**Working data:**
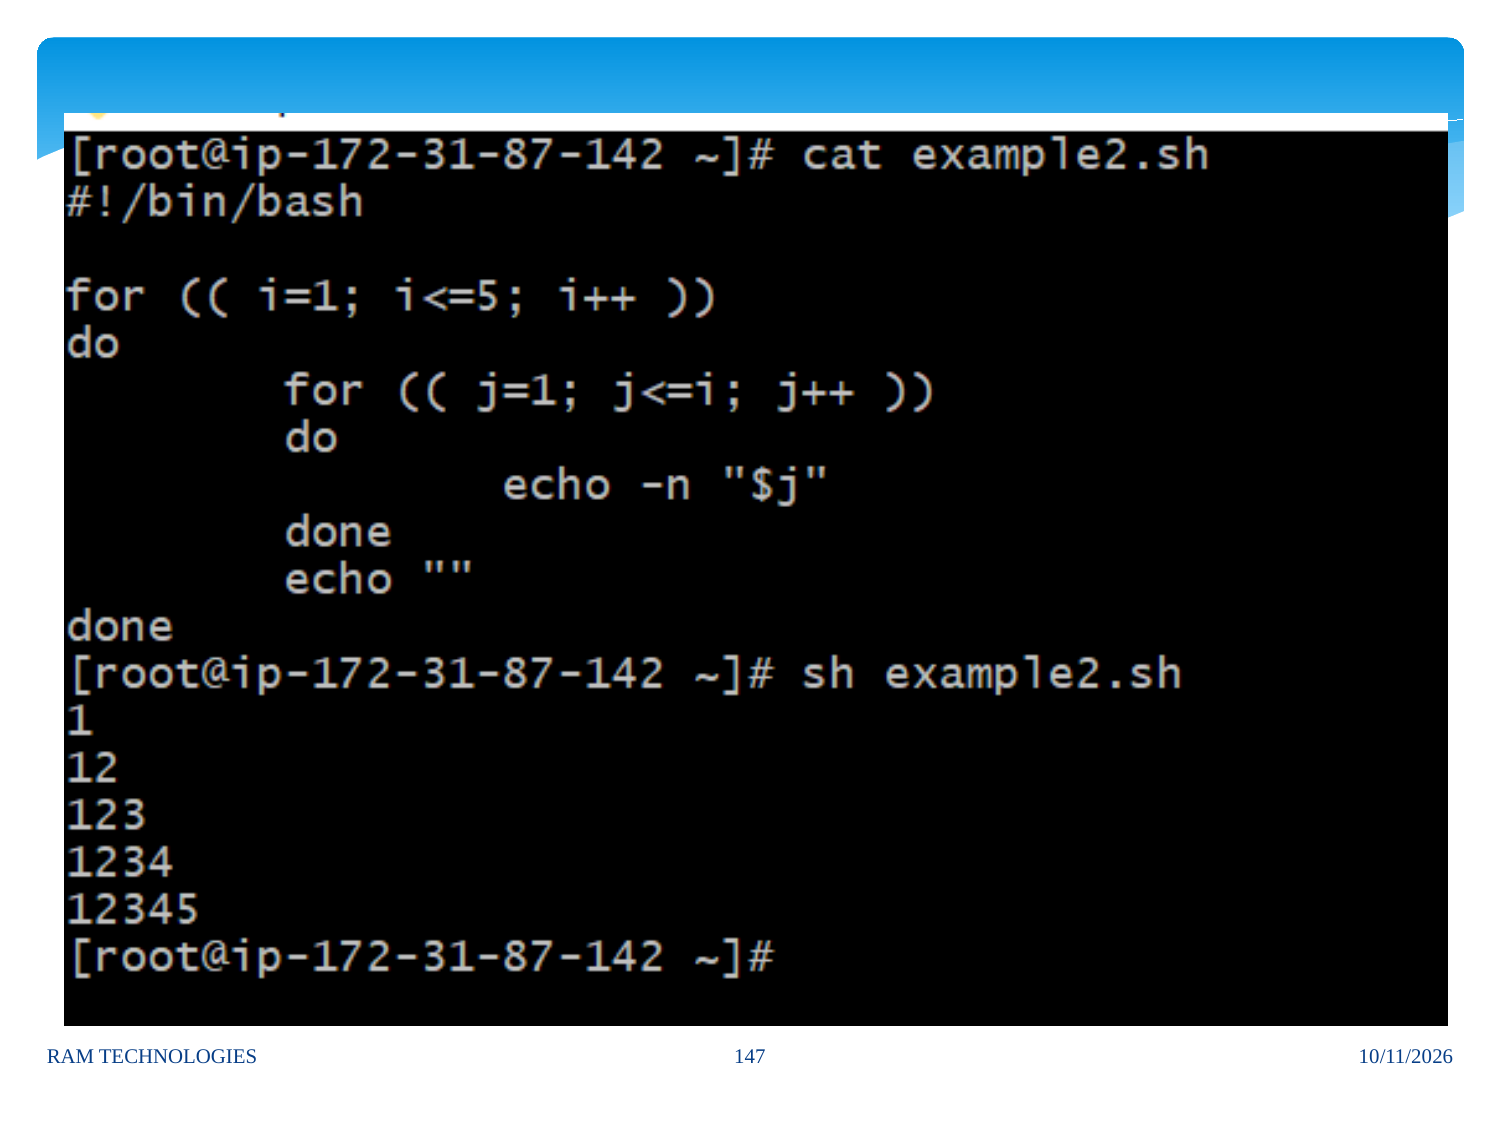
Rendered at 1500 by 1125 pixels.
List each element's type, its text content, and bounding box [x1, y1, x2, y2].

slide_number 147 [654, 1038, 846, 1086]
picture [64, 113, 1449, 1027]
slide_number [847, 1025, 1469, 1086]
footer RAM TECHNOLOGIES [31, 1025, 653, 1086]
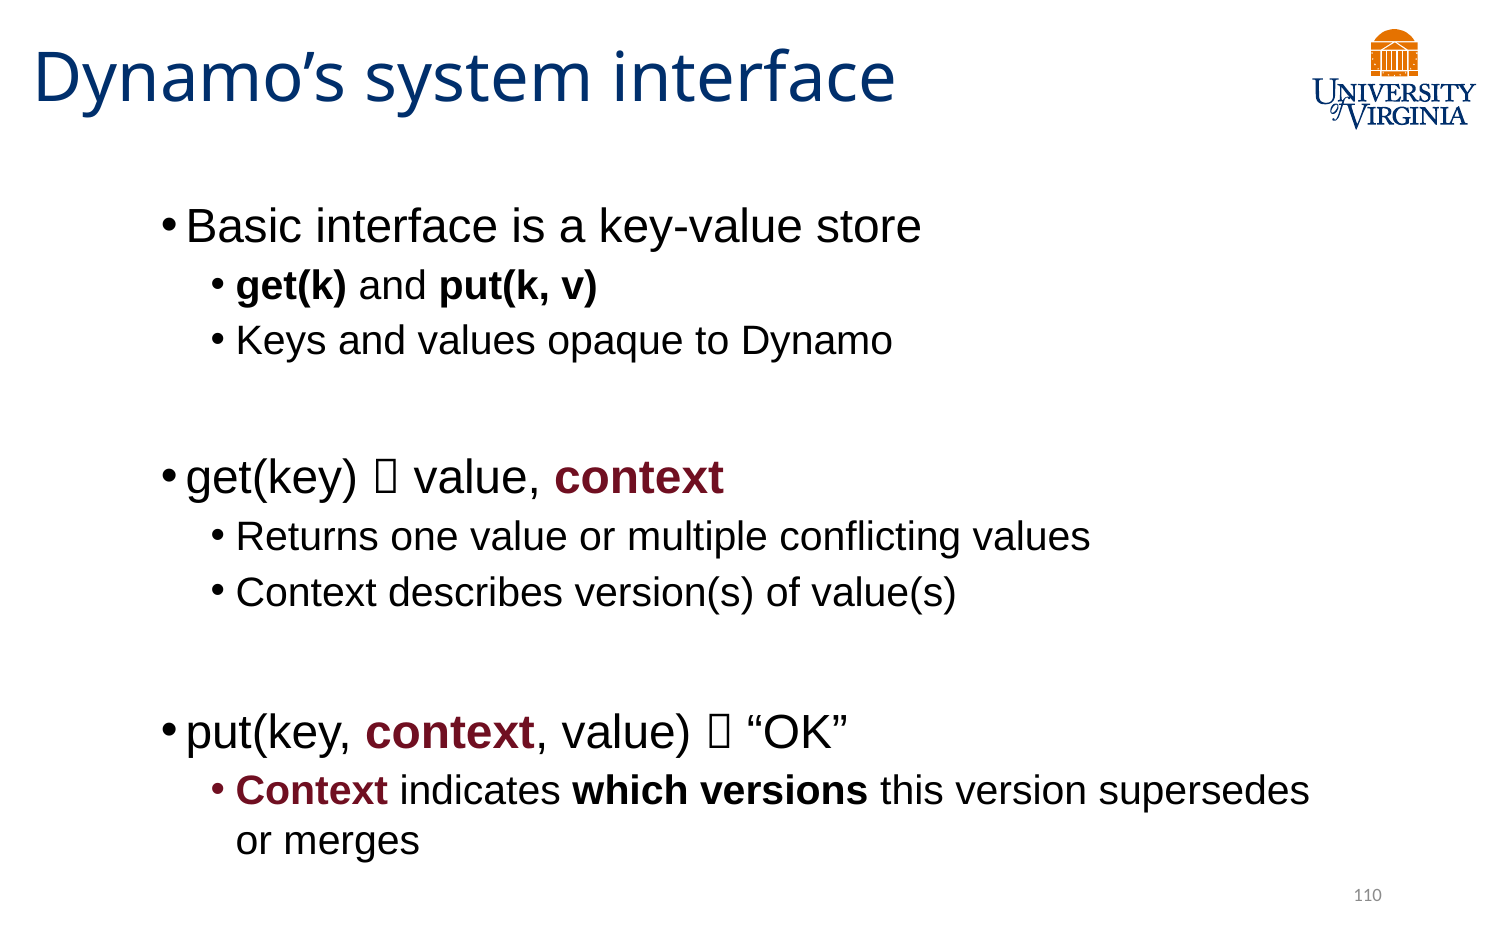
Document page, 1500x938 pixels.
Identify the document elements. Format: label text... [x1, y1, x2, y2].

title Dynamo’s system interface [17, 14, 1297, 145]
slide_number 110 [1059, 868, 1397, 919]
list Basic interface is a key-value store get(k) and put(k, v) Keys and values opaque to Dynamo get(key)  value, context Returns one value or multiple conflicting values Context describes version(s) of value(s) put(key, context, value)  “OK” Context indicates which versions this version supersedes or merges [145, 187, 1344, 877]
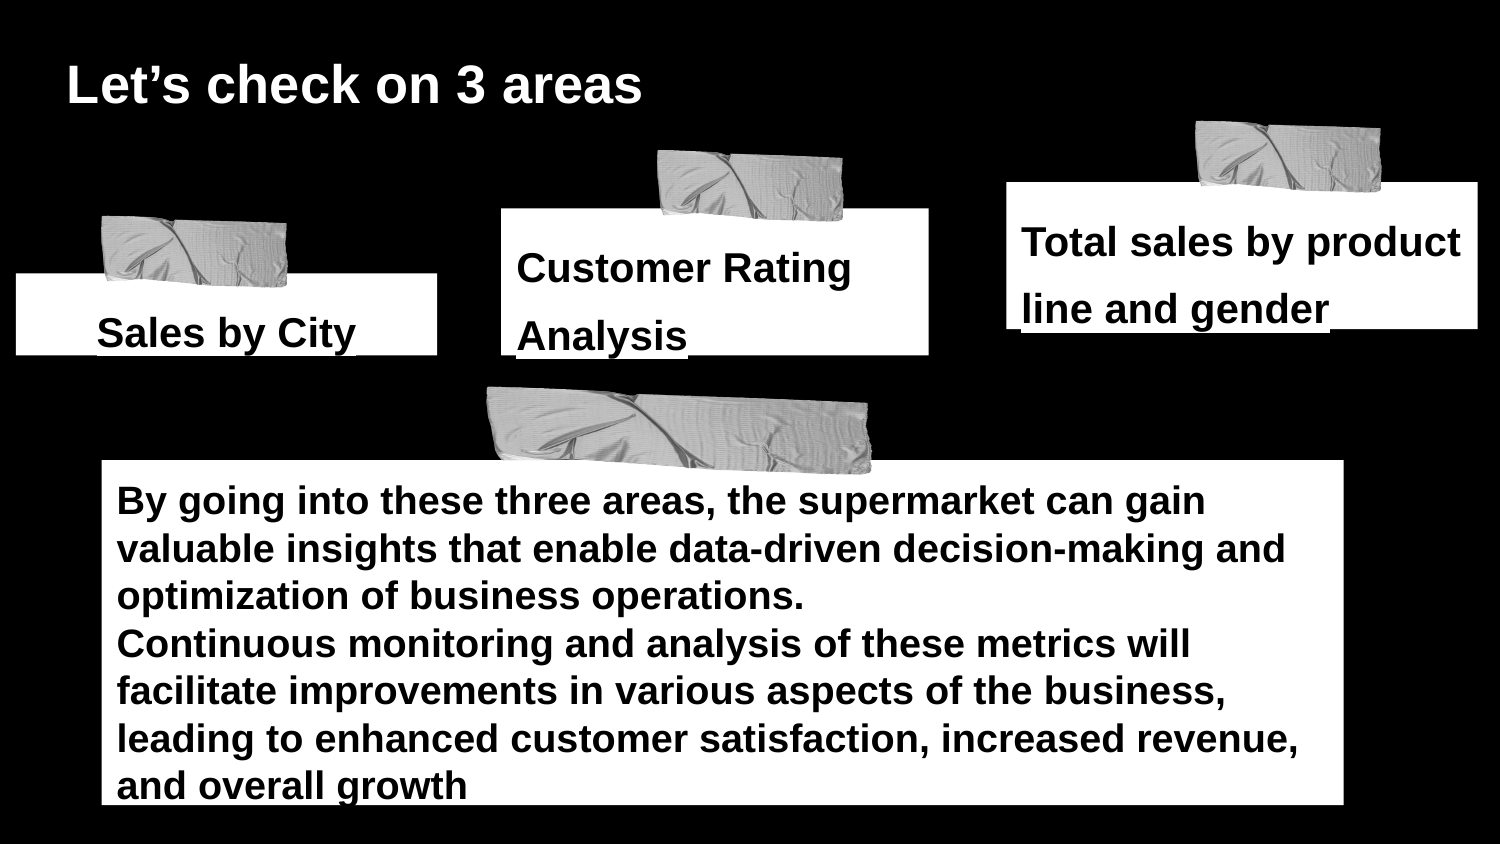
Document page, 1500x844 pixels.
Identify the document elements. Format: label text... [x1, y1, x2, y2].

**Task brief:** Copy the whole listing above word for word but do not carry over the pictures.

**Result of the exercise:**
Rendered at 1500 by 1125 pixels.
List each element's type, its text content, and bounding box [x1, y1, x2, y2].

slide_number 147 [654, 1038, 846, 1086]
picture [64, 113, 1449, 1027]
slide_number [847, 1025, 1469, 1086]
footer RAM TECHNOLOGIES [31, 1025, 653, 1086]
Document page, 1500x938 pixels.
Identify the document elements. Format: label text... [x1, y1, x2, y2].

title Dynamo’s system interface [17, 14, 1297, 145]
slide_number 110 [1059, 868, 1397, 919]
list Basic interface is a key-value store get(k) and put(k, v) Keys and values opaque to Dynamo get(key)  value, context Returns one value or multiple conflicting values Context describes version(s) of value(s) put(key, context, value)  “OK” Context indicates which versions this version supersedes or merges [145, 187, 1344, 877]
Document page, 1500x844 pixels.
Identify the document elements. Format: label text... [x1, y1, x2, y2].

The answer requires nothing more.